NBLors de la rencontre internationale « Vie consacrée en communion » pour la clôture de l’année de la vie consacrée, le 31 janvier 2016, à Rome, Nathalie Becquart, xavière, directrice du Service national pour l’évangélisation des jeunes et pour les vocations à la Conférence des Évêques de France, a donné une conférence sur le thème de « La vie consacrée apostolique dans les cultures contemporaines : lieu de contemplation, de réflexion théologique et de formation à la miséricorde. »

Chers frères et sœurs,
Chers amis dans le Seigneur,
Chers religieux et religieuses apostoliques venus de tous les continents et réunis ici aujourd’hui.

Merci de m’accueillir, merci aux responsables du Dicastère pour leur confiance, pour leur audace même d’avoir pris le risque de me demander cette intervention autour de la vie consacrée apostolique dans les cultures contemporaines : lieu de contem­plation, de réflexion théologique et de formation à la miséricorde.

◇ ◇ ◇ ◇

CONSIGNE — D'après l'extrait, la vie consacrée apostolique est présentée comme un lieu de plusieurs réalités. Relevez-les toutes.

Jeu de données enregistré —
◇ ◇ ◇ ◇

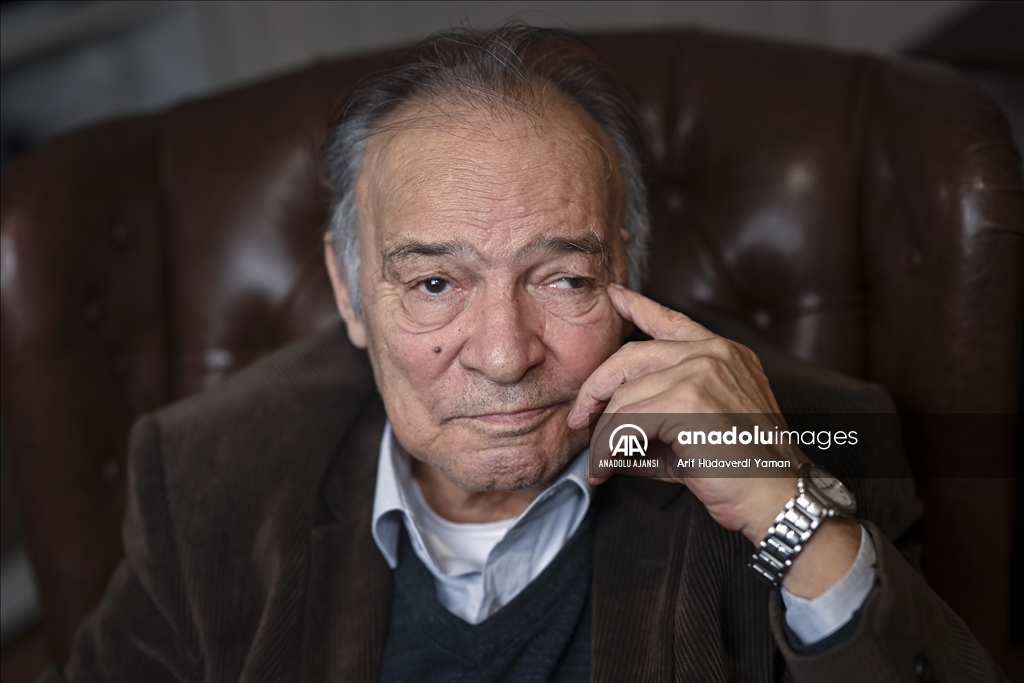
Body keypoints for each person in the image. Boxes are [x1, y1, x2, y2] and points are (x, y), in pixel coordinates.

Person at [47, 25, 1003, 682]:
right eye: (435, 283)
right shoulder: (205, 471)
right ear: (348, 291)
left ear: (627, 268)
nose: (505, 356)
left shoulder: (808, 433)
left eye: (564, 278)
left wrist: (790, 512)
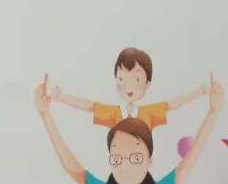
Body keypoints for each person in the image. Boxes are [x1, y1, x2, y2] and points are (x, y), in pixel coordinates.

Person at [34, 72, 224, 184]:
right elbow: (72, 167)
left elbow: (190, 160)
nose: (125, 165)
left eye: (135, 157)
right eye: (117, 158)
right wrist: (45, 115)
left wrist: (214, 112)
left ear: (149, 161)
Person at [52, 47, 209, 131]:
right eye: (122, 79)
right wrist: (63, 97)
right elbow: (90, 106)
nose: (129, 87)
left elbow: (170, 105)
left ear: (147, 84)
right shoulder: (114, 113)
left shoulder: (148, 113)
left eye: (137, 79)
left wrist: (198, 92)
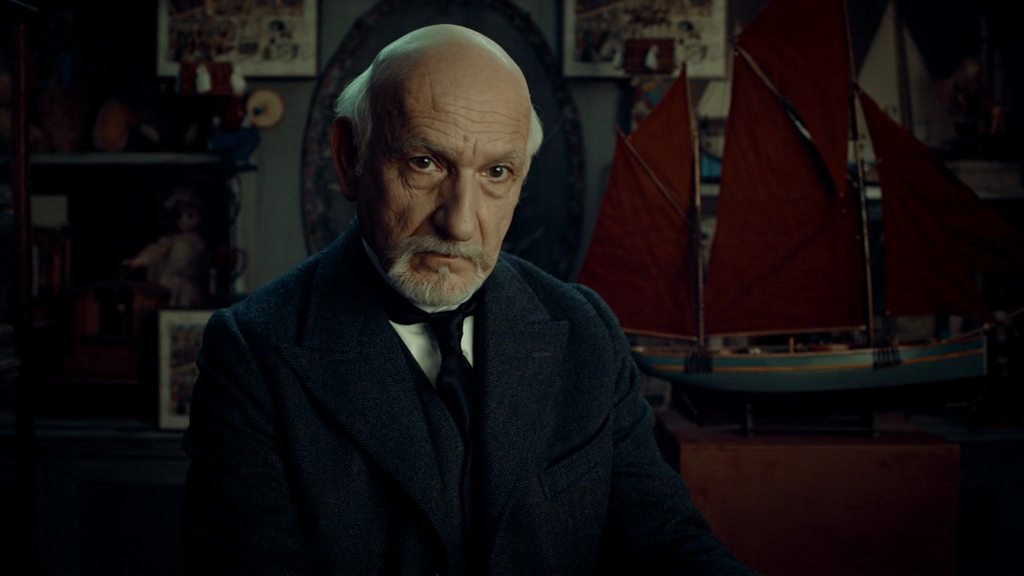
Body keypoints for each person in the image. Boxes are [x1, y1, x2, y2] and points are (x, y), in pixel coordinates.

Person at [183, 24, 752, 575]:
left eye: (497, 172)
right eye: (425, 163)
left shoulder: (585, 331)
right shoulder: (251, 353)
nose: (459, 223)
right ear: (349, 157)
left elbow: (669, 544)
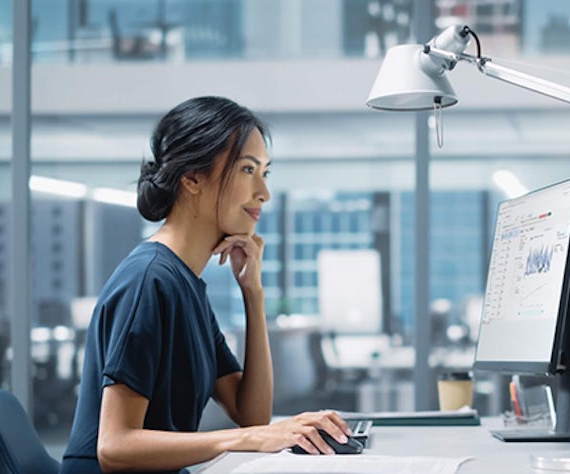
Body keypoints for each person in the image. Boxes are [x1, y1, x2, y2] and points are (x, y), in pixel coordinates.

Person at [61, 96, 352, 473]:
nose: (264, 193)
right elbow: (115, 446)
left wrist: (253, 294)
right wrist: (245, 440)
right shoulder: (149, 281)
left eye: (265, 173)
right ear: (193, 178)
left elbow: (252, 415)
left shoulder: (185, 285)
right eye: (249, 170)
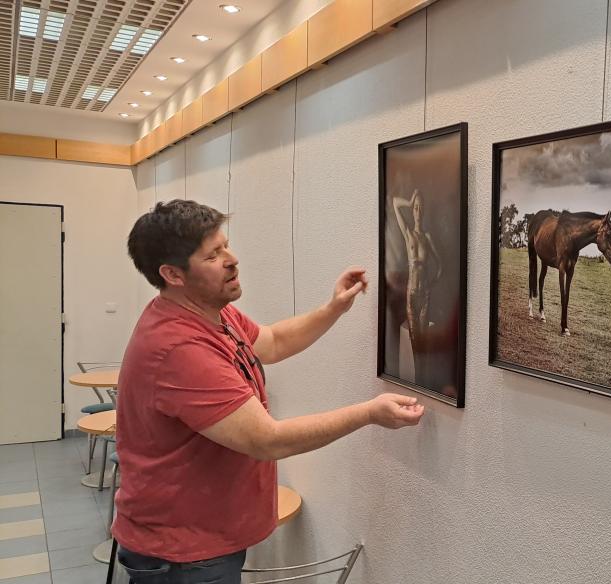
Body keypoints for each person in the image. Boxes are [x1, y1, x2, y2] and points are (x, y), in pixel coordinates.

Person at [114, 200, 425, 583]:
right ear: (172, 274)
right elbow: (268, 440)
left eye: (225, 245)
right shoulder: (178, 347)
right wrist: (370, 413)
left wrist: (333, 309)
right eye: (213, 255)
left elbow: (273, 341)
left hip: (207, 538)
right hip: (183, 554)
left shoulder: (212, 310)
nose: (232, 259)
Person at [392, 189, 442, 385]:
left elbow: (440, 266)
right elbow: (395, 202)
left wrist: (432, 282)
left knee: (423, 341)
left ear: (425, 212)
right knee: (414, 340)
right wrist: (410, 199)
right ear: (412, 210)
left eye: (421, 208)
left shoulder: (427, 237)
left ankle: (423, 381)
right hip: (412, 294)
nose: (418, 211)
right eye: (415, 207)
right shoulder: (408, 234)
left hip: (425, 294)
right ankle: (418, 383)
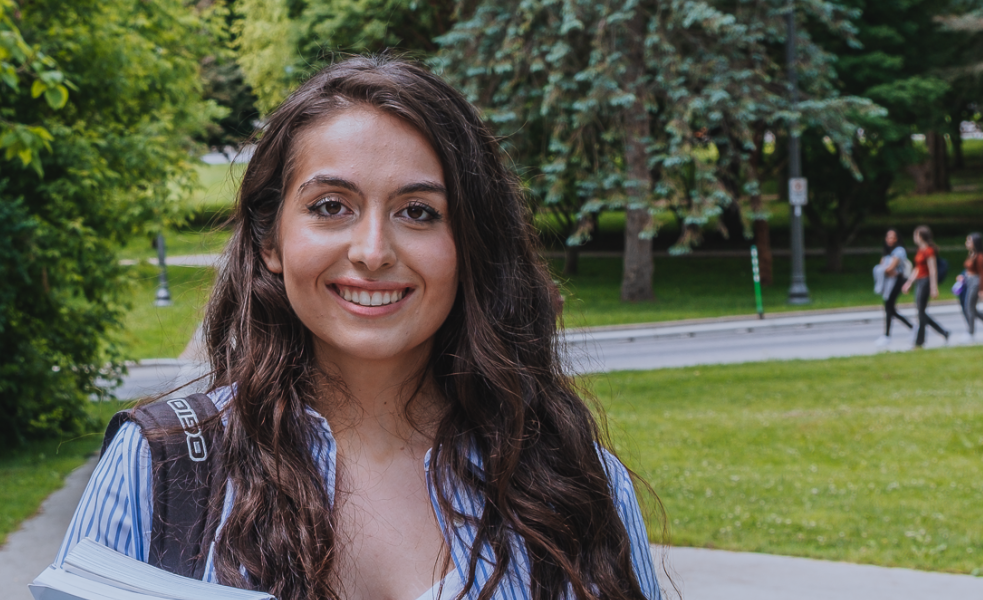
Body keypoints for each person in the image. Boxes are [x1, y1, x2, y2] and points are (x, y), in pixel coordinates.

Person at [51, 56, 662, 600]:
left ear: (471, 243)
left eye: (418, 212)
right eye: (330, 207)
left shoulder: (575, 483)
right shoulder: (161, 466)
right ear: (272, 241)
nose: (372, 251)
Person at [901, 225, 950, 348]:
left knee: (920, 312)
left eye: (915, 235)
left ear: (921, 236)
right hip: (919, 281)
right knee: (920, 312)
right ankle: (943, 332)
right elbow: (917, 268)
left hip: (926, 281)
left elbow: (933, 270)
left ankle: (920, 340)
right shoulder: (920, 250)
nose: (914, 238)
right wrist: (909, 282)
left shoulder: (929, 251)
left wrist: (934, 287)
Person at [874, 229, 913, 347]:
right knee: (890, 309)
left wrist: (885, 270)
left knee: (889, 308)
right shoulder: (887, 252)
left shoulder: (899, 251)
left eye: (893, 237)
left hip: (897, 282)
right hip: (888, 283)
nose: (890, 240)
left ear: (897, 239)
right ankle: (911, 327)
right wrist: (885, 270)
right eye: (888, 237)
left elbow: (889, 269)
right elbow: (884, 268)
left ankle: (887, 335)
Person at [956, 233, 983, 340]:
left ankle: (971, 332)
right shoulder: (972, 254)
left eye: (969, 241)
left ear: (975, 243)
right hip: (969, 281)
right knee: (971, 309)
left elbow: (982, 274)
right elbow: (968, 269)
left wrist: (982, 289)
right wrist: (962, 275)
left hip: (975, 282)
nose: (967, 243)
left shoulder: (980, 257)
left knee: (969, 307)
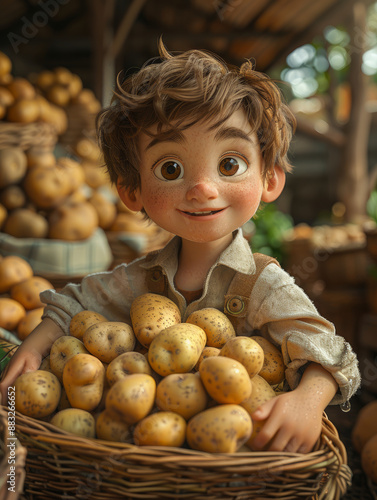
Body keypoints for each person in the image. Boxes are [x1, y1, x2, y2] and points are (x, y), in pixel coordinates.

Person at [0, 40, 360, 453]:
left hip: (236, 454)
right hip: (148, 445)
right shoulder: (139, 277)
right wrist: (34, 344)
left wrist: (307, 401)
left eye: (230, 164)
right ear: (131, 191)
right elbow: (75, 303)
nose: (203, 188)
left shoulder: (263, 284)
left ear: (270, 180)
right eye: (170, 168)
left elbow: (327, 349)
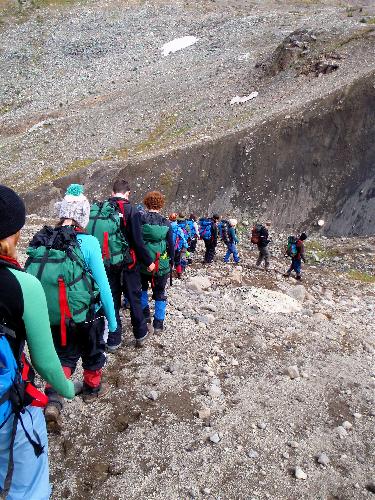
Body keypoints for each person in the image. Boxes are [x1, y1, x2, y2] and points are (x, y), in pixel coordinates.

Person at [0, 185, 75, 499]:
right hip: (8, 410)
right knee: (28, 488)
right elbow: (44, 361)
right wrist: (67, 389)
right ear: (13, 233)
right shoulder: (23, 285)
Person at [25, 184, 117, 432]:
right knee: (93, 353)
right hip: (86, 316)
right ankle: (92, 389)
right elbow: (103, 285)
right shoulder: (87, 243)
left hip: (54, 317)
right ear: (83, 216)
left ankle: (54, 399)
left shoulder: (43, 240)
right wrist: (114, 321)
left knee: (63, 356)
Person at [87, 180, 155, 350]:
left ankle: (113, 338)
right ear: (128, 193)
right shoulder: (132, 211)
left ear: (112, 193)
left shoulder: (103, 210)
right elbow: (138, 242)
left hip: (108, 262)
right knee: (134, 297)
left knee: (112, 298)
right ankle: (140, 333)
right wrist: (149, 262)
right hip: (129, 263)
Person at [140, 192, 174, 335]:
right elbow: (171, 245)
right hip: (161, 264)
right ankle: (158, 324)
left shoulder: (140, 219)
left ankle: (145, 315)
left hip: (143, 264)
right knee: (160, 293)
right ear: (161, 204)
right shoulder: (166, 223)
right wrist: (171, 262)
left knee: (142, 289)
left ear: (146, 203)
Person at [170, 213, 188, 278]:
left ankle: (169, 274)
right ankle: (179, 273)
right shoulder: (179, 228)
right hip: (177, 248)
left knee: (169, 260)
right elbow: (183, 239)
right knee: (177, 261)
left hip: (169, 248)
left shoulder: (167, 227)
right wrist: (186, 246)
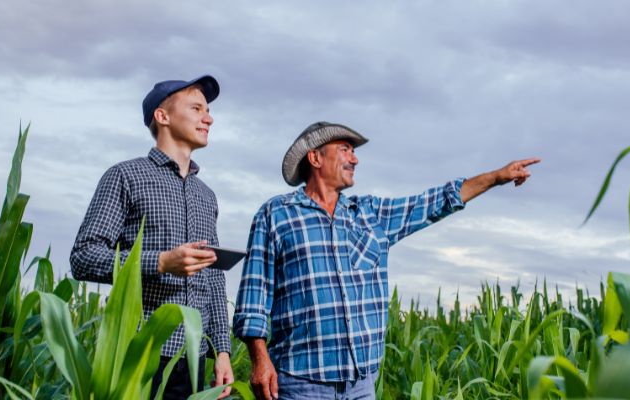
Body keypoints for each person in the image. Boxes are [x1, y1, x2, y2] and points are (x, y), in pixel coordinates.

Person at [232, 121, 539, 399]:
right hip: (300, 384)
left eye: (353, 152)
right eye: (345, 150)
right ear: (315, 158)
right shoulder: (276, 215)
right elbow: (253, 299)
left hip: (362, 386)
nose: (354, 159)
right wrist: (260, 360)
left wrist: (497, 177)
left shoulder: (370, 214)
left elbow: (435, 201)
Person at [71, 76, 233, 399]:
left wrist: (223, 351)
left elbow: (213, 277)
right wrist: (160, 262)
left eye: (209, 110)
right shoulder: (124, 177)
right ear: (163, 117)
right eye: (197, 108)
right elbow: (83, 257)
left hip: (194, 356)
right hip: (140, 353)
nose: (209, 117)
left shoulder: (207, 196)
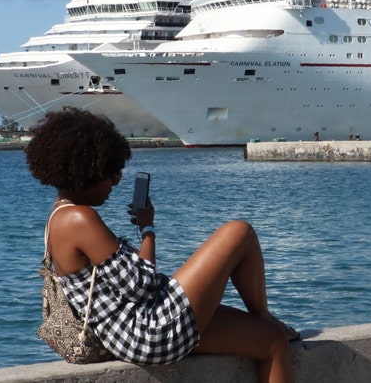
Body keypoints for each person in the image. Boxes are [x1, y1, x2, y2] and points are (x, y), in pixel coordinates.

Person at [26, 107, 294, 382]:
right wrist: (148, 229)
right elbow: (143, 286)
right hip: (146, 331)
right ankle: (264, 314)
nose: (116, 182)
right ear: (86, 170)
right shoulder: (78, 218)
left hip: (132, 332)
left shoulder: (59, 216)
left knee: (271, 341)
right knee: (240, 232)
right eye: (111, 172)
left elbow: (129, 284)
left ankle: (266, 322)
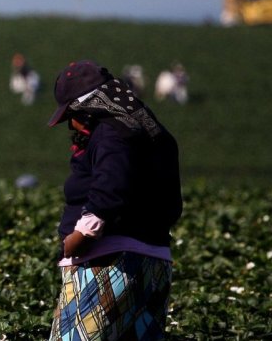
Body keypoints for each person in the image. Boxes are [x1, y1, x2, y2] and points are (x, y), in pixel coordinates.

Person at [46, 60, 182, 341]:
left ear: (87, 107)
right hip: (154, 263)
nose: (71, 122)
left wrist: (77, 238)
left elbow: (110, 189)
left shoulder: (111, 132)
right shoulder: (149, 130)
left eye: (72, 113)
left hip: (107, 266)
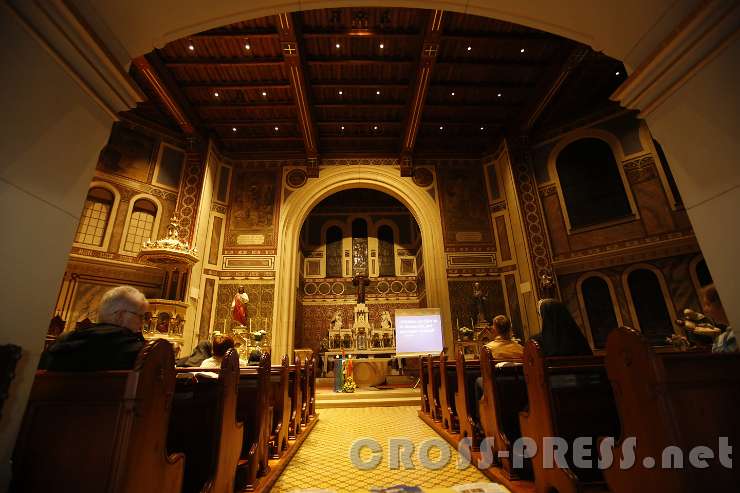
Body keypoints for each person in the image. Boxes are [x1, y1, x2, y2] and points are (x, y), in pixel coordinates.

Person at [39, 286, 148, 371]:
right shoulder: (136, 351)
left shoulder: (62, 341)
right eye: (140, 315)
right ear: (120, 315)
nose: (142, 321)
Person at [701, 285, 736, 353]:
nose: (705, 310)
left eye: (708, 304)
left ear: (722, 304)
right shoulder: (724, 336)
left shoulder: (727, 338)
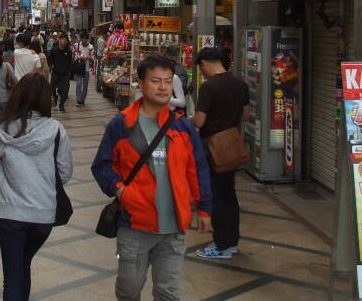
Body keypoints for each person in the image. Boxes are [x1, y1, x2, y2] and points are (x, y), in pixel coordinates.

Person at [92, 54, 212, 301]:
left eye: (168, 81)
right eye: (156, 81)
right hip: (135, 224)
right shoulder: (122, 124)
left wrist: (204, 209)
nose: (163, 87)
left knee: (168, 292)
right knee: (129, 291)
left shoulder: (183, 127)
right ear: (141, 84)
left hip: (174, 227)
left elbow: (197, 169)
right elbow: (102, 165)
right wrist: (120, 190)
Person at [0, 73, 73, 301]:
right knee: (23, 265)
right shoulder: (56, 130)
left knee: (13, 275)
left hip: (11, 216)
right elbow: (65, 173)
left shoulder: (2, 129)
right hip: (43, 216)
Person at [191, 47, 249, 260]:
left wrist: (184, 120)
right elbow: (246, 115)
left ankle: (221, 244)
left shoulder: (209, 88)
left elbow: (199, 121)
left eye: (201, 67)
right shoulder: (240, 85)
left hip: (213, 149)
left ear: (205, 63)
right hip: (233, 146)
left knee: (215, 195)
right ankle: (231, 242)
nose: (202, 71)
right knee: (229, 194)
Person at [47, 33, 72, 111]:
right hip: (55, 73)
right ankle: (55, 97)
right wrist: (51, 66)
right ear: (59, 40)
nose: (64, 41)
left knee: (64, 91)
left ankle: (61, 105)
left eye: (66, 40)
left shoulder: (68, 51)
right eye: (63, 39)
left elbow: (70, 62)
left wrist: (69, 72)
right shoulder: (54, 50)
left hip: (65, 74)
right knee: (52, 88)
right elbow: (50, 59)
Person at [72, 32, 95, 107]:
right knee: (78, 84)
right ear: (81, 39)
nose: (84, 40)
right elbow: (74, 55)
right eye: (83, 39)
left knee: (85, 85)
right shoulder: (77, 45)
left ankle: (82, 99)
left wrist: (88, 57)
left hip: (87, 69)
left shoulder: (91, 47)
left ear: (88, 39)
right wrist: (80, 57)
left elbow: (93, 58)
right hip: (79, 68)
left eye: (86, 39)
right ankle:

◇ ◇ ◇ ◇

CORRIGÉ —
- de contemplation
- de réflexion théologique
- de formation à la miséricorde